§ **GOAL OF THE EXERCISE**
Please copy the items word for word, from their first line through the line containing "that the attack began on May 6, with nearly", with both of those lines included.

--- RECORDS FOR THIS TASK Enclosed Below ---

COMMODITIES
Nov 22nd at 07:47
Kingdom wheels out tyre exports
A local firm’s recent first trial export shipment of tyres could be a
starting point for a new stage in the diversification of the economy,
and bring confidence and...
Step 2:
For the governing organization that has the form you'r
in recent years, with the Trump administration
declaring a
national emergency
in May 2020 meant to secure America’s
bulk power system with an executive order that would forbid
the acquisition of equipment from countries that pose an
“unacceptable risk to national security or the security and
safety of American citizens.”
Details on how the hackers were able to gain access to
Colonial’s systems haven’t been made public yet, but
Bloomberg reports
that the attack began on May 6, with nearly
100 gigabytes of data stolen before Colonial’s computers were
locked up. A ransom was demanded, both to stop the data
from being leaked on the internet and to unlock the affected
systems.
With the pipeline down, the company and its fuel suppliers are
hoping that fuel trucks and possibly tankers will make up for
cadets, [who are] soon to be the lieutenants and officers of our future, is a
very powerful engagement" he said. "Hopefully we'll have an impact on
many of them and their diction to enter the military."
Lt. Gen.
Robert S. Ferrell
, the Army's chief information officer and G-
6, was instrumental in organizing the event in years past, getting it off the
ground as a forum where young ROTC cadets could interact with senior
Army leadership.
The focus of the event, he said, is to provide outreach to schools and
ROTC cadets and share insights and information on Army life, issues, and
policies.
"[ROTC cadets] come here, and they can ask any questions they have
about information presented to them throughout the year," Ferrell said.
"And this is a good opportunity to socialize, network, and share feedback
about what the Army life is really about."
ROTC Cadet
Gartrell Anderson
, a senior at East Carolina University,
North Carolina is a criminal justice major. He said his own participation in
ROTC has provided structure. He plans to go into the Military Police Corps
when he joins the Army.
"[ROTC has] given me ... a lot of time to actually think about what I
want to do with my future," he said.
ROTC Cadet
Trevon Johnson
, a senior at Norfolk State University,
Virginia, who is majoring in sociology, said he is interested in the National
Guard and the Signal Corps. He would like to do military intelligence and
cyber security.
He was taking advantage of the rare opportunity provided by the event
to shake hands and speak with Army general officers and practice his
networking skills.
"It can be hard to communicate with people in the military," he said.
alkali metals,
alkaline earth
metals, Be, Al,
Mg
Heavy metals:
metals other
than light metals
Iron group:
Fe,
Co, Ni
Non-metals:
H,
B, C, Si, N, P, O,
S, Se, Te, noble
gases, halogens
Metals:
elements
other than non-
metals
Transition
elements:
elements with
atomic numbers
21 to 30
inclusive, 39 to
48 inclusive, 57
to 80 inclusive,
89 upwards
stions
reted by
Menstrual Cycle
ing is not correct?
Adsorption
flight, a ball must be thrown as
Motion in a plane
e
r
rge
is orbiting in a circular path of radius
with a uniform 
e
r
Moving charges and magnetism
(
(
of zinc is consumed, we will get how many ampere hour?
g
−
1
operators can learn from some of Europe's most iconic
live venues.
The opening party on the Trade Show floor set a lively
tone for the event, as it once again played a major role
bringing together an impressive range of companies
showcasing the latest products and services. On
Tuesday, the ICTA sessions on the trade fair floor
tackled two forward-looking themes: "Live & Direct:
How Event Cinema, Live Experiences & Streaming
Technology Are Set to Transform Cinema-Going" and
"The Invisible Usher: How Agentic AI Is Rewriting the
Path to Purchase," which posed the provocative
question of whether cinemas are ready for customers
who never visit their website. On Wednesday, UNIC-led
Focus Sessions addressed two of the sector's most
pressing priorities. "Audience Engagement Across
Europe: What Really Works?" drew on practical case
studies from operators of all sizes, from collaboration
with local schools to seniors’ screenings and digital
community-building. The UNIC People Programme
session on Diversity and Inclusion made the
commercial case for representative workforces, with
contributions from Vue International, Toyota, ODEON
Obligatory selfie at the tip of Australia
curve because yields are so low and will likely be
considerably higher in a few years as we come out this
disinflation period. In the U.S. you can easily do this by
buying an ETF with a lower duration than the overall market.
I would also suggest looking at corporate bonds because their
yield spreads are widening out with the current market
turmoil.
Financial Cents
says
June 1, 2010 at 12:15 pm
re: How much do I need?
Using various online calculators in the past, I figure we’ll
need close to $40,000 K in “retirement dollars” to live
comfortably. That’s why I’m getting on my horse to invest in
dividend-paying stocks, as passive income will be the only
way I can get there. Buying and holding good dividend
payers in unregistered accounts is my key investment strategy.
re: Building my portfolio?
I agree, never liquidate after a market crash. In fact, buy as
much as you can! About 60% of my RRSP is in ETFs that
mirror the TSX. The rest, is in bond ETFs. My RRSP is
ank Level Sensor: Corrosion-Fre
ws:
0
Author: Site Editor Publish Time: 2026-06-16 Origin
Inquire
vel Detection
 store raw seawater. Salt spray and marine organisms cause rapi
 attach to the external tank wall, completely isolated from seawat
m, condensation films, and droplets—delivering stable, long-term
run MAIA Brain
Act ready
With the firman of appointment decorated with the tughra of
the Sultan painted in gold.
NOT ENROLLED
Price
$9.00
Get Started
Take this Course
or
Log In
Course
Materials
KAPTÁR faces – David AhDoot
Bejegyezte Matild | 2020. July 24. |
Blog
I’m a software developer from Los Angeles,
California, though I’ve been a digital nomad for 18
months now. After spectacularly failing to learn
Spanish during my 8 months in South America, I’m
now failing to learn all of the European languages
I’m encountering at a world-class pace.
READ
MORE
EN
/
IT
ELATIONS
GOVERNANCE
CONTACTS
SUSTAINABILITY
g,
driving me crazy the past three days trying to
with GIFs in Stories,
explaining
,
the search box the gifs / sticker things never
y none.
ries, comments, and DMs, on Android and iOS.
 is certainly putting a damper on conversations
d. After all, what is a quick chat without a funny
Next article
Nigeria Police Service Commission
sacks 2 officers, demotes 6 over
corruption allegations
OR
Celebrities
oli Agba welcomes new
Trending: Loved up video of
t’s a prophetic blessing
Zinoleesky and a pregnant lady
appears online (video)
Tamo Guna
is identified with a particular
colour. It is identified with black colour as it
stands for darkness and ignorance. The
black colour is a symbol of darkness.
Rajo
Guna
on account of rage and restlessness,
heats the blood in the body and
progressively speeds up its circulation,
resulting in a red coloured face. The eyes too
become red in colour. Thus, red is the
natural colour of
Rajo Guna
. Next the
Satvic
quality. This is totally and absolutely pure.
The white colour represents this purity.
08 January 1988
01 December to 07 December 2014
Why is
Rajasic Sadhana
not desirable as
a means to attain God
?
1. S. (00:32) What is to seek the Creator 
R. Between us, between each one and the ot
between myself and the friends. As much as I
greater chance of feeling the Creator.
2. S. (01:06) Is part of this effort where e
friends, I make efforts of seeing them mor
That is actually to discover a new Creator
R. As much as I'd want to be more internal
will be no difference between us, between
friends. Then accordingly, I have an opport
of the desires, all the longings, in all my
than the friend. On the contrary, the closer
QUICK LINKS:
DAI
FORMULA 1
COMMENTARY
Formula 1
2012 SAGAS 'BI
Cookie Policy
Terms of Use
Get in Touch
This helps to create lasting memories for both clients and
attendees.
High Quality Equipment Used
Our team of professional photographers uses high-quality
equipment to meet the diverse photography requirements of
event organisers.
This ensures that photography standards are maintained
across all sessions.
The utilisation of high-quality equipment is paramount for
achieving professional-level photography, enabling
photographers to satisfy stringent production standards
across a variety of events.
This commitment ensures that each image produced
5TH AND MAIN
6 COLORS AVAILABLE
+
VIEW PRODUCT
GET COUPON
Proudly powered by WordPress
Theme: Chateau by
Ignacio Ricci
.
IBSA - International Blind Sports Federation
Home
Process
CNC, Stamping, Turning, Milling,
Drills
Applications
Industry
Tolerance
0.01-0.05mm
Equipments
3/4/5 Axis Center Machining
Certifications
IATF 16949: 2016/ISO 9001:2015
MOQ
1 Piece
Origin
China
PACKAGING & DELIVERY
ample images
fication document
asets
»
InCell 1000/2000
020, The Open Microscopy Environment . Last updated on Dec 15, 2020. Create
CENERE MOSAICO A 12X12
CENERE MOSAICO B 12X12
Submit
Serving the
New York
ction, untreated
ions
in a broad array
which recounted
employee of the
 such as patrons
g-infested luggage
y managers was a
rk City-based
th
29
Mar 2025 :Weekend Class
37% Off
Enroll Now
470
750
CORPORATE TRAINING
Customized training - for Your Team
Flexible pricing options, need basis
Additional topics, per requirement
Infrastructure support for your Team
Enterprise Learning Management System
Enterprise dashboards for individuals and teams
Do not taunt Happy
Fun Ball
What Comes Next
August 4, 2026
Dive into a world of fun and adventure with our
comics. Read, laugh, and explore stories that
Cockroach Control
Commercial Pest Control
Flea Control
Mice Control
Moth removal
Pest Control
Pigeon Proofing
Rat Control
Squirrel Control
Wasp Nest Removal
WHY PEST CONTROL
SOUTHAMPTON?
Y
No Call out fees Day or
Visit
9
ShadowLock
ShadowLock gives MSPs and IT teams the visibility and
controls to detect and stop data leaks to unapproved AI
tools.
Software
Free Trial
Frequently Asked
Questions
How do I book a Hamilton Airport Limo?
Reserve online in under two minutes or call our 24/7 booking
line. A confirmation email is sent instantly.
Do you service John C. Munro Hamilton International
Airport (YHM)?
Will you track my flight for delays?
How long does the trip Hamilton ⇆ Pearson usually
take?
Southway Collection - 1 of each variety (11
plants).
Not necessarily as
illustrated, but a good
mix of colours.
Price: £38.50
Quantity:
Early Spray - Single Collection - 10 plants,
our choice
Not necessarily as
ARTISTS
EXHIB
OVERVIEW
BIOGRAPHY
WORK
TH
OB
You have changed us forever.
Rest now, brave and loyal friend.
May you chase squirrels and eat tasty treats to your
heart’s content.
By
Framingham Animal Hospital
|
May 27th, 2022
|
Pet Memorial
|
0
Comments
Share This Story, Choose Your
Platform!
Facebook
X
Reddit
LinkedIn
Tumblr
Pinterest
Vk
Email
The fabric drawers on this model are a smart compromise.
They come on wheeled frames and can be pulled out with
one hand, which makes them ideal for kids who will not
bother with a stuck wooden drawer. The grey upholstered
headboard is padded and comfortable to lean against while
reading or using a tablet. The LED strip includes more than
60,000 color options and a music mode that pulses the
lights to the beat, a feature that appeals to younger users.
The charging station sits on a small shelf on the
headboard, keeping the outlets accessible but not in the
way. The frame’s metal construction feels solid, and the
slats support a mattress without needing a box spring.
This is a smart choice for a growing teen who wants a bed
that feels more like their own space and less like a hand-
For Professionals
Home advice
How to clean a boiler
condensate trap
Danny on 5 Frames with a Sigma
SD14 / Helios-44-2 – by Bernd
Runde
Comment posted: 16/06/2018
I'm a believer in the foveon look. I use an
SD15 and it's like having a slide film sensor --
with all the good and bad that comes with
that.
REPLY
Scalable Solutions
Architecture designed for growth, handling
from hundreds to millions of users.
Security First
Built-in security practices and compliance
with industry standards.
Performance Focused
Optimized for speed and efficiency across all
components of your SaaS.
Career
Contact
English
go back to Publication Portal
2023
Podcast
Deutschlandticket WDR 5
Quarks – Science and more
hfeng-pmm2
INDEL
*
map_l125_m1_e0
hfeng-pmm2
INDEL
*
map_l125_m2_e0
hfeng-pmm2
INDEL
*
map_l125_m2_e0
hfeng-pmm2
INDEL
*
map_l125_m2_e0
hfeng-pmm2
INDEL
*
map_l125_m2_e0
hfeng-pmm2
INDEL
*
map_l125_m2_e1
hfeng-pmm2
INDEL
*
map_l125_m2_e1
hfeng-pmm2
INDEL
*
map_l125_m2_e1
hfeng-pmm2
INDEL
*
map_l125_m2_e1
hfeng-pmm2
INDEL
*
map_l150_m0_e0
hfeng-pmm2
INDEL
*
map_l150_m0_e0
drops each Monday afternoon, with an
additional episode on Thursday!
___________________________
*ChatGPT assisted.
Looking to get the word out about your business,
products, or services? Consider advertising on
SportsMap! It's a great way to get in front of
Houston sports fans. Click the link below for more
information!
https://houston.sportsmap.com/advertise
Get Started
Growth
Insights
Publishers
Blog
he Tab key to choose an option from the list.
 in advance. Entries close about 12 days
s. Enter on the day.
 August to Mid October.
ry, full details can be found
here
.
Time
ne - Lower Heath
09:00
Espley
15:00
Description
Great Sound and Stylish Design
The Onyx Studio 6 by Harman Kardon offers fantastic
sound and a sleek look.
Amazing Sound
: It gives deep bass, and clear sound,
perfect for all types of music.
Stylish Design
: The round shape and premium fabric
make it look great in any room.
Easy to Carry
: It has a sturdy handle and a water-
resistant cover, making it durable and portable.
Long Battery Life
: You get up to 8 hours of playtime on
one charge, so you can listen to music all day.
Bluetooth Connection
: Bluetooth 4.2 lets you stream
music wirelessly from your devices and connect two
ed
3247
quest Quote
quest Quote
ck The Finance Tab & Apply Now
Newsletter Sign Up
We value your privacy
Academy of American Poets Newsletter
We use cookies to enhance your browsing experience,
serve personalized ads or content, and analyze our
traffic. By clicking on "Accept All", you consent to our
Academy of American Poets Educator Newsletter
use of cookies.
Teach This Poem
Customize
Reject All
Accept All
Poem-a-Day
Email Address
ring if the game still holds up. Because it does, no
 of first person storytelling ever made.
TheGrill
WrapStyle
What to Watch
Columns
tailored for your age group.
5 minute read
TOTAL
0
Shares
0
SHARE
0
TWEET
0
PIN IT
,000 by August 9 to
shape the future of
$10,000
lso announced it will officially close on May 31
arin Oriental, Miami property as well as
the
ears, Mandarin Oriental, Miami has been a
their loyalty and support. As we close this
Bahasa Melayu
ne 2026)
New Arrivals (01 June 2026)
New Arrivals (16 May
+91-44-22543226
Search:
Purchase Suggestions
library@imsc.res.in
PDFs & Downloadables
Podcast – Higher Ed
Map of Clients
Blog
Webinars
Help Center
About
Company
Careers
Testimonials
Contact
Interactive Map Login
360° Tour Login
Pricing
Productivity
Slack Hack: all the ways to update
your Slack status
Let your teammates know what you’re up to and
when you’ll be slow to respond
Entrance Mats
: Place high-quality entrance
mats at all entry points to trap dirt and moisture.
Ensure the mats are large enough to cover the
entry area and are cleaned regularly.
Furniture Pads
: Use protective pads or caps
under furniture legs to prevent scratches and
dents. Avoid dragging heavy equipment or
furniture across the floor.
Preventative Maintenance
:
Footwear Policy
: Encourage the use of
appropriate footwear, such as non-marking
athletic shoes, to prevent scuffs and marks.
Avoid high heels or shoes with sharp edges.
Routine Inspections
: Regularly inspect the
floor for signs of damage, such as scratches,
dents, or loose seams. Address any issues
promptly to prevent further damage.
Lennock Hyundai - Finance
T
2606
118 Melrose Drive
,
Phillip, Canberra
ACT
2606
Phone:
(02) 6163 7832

--- End of Enclosed RECORDS FOR THIS TASK ---

§ **RESULT OF THIS EXERCISE**
COMMODITIES
Nov 22nd at 07:47
Kingdom wheels out tyre exports
A local firm’s recent first trial export shipment of tyres could be a
starting point for a new stage in the diversification of the economy,
and bring confidence and...
Step 2:
For the governing organization that has the form you'r
in recent years, with the Trump administration
declaring a
national emergency
in May 2020 meant to secure America’s
bulk power system with an executive order that would forbid
the acquisition of equipment from countries that pose an
“unacceptable risk to national security or the security and
safety of American citizens.”
Details on how the hackers were able to gain access to
Colonial’s systems haven’t been made public yet, but
Bloomberg reports
that the attack began on May 6, with nearly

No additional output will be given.